With the embrace of continuous testing by the software testing community, automated testing frameworks have become an integral part of a continuous testing strategy. These frameworks make the life of a software tester easier by enabling them to simply develop test scripts that thoroughly validate the code in an efficient manner, and the scripts can be run at any point in the development process.
Selenium is an automated testing framework for web applications that allows for the development of test scripts that serve to automate browsers. These scripts can be easily modified if the feature being tested should change, and Selenium supports the development of tests in many languages to ensure that you have the ability to develop your test suite using a language in which you are comfortable developing.

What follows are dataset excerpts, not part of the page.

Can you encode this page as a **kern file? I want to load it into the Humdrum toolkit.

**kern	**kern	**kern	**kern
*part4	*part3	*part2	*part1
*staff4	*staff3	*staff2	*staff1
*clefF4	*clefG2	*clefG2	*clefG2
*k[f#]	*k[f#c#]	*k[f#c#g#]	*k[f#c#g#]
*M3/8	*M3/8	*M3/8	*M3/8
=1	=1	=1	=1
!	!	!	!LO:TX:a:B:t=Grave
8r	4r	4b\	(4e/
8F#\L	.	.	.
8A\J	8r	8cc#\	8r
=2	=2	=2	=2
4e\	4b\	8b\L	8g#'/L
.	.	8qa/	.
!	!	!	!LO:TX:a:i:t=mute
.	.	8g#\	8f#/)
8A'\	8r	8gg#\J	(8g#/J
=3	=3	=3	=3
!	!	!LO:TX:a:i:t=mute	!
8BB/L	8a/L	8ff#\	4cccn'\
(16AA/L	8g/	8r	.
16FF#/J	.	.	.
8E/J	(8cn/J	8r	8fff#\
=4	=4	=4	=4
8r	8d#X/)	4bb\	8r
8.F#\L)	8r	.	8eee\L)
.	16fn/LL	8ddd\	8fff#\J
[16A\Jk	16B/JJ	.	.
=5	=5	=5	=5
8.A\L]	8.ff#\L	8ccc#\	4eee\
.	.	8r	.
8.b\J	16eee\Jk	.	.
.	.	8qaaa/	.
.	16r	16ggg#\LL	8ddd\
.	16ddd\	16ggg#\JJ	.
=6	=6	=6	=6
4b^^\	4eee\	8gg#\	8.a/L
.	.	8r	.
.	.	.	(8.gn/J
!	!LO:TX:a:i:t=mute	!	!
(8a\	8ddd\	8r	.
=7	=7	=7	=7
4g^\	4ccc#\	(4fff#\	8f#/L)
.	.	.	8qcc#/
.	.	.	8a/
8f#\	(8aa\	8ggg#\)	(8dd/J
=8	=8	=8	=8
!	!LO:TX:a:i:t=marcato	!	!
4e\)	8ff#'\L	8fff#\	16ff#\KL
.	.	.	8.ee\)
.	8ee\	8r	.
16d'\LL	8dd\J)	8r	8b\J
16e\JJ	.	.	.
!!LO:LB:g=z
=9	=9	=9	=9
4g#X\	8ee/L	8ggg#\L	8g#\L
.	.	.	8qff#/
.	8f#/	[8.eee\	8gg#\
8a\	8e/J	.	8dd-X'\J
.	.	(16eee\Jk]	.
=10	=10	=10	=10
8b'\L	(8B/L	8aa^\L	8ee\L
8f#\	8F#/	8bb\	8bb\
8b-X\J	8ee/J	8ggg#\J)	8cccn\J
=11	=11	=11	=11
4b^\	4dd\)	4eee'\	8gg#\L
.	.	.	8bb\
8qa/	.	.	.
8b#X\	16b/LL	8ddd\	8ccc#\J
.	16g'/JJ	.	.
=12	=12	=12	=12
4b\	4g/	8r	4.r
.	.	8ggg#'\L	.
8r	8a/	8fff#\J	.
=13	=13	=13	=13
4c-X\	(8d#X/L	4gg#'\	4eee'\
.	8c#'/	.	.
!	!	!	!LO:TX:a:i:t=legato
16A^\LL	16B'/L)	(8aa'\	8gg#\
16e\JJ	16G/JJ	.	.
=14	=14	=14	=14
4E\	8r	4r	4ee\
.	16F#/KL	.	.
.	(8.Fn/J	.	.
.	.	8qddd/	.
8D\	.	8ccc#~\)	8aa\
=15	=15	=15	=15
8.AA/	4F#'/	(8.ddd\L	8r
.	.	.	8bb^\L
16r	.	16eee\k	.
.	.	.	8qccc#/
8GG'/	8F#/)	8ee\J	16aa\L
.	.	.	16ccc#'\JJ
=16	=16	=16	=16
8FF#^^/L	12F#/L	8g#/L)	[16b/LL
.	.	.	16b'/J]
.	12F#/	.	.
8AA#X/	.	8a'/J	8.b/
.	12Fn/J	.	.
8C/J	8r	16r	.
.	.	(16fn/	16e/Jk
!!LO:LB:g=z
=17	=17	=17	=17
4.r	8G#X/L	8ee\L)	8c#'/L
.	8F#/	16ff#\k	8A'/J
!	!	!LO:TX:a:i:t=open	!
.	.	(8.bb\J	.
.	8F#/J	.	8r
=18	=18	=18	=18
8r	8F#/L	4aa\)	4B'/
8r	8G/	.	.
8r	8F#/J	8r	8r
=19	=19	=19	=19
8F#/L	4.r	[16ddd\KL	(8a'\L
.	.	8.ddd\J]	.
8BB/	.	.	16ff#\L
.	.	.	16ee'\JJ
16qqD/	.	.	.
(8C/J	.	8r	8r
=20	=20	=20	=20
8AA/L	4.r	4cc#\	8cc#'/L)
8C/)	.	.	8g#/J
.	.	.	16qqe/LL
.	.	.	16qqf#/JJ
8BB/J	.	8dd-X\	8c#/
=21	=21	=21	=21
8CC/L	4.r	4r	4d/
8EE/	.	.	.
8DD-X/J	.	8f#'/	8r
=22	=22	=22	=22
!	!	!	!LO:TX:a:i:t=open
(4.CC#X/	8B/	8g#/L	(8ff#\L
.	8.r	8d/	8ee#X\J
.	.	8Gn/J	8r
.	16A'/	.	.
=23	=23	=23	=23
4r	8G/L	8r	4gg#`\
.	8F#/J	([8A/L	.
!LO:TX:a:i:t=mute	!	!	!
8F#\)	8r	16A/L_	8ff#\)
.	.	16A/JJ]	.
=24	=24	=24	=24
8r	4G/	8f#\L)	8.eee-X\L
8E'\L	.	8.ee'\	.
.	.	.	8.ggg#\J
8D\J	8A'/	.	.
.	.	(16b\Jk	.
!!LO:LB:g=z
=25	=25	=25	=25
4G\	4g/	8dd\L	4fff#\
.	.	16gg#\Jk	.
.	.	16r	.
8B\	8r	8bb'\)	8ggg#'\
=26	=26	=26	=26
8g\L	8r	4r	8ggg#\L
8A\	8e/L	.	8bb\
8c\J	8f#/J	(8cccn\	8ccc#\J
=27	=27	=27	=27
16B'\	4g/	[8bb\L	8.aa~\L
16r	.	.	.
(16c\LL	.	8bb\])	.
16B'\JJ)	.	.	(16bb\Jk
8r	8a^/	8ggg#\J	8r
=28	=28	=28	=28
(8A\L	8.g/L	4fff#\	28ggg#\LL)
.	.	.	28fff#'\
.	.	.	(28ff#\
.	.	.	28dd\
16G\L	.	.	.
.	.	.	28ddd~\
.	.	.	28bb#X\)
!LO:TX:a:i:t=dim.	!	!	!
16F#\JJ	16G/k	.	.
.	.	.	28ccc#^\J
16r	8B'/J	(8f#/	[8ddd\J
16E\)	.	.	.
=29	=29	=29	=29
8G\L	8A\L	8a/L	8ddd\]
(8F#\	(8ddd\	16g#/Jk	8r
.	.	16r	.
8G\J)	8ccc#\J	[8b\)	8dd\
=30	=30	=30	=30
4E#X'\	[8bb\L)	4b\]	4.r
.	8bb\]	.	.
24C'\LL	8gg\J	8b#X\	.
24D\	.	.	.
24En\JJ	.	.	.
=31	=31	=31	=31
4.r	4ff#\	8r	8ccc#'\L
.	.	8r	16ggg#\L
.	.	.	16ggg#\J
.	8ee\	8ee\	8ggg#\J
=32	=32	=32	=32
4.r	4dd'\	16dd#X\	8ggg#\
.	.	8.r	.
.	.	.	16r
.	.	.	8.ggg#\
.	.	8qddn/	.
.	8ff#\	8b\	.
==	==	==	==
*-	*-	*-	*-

For added efficiency, these tests can be run in parallel in multiple browsers utilizing a cloud platform such as that offered by Sauce Labs, thus ensuring code quality while saving time and supporting continuous delivery.
The tremendous rise in development of mobile applications has led to the need for automated testing tools for mobile applications. Appium is essentially that. An open source testing framework for mobile applications, Appium is designed for use with native, hybrid and mobile web applications.
In addition, Appium’s role in continuous testing may be even more critical than that of tools for continuous testing with traditional web applications. This is due to differences in deployment strategies between these application types. While a traditional web application can be deployed at virtually any time, the same cannot be said for mobile applications. Restrictions on deployment enforced by the app stores, which essentially serve as gatekeepers, mean that it may take longer to re-deploy a mobile application.
This raises the stakes for developers and testers to “get it right” prior to a production deployment. Otherwise, it’s possible to deploy code which contains bugs to a production environment that cannot be resolved in a timely fashion. So it’s easy to see where a tool like Appium can come in handy for a DevOps team eager to implement a successful and airtight continuous testing strategy.
With the growing need for DevOps teams to get code out the door quickly and efficiently, the importance of continuous testing also continues to grow. And as it continues to grow, it continues to evolve. One possible direction for this evolution is towards AI test automation.
AI refers to machine learning, and the hope in the software testing world is to create tools that utilize machine learning to identify potential test cases and generate code automatically that can be used to effectively test features within an application. This would significantly reduce the human involvement in test creation and help to close gaps in test coverage, leading to true end-to-end automated test coverage — and hopefully, as a result of AI automated testing, developers and testers alike will be able to sleep a little more soundly knowing that their code has been tested as thoroughly as possible, and that bugs are being discovered as early in the process as possible, giving the developers all the time they need to resolve issues and meet delivery deadlines.
Continuous testing refers to the software testing strategy involving end-to-end automated testing. It assists DevOps organizations in the early detection of software bugs, allowing for remediation of issues at an earlier part of the development lifecycle. As this strategy has evolved, innovative frameworks and tools have been created and advanced in an effort to improve test coverage, while limiting manual intervention in software testing along the way.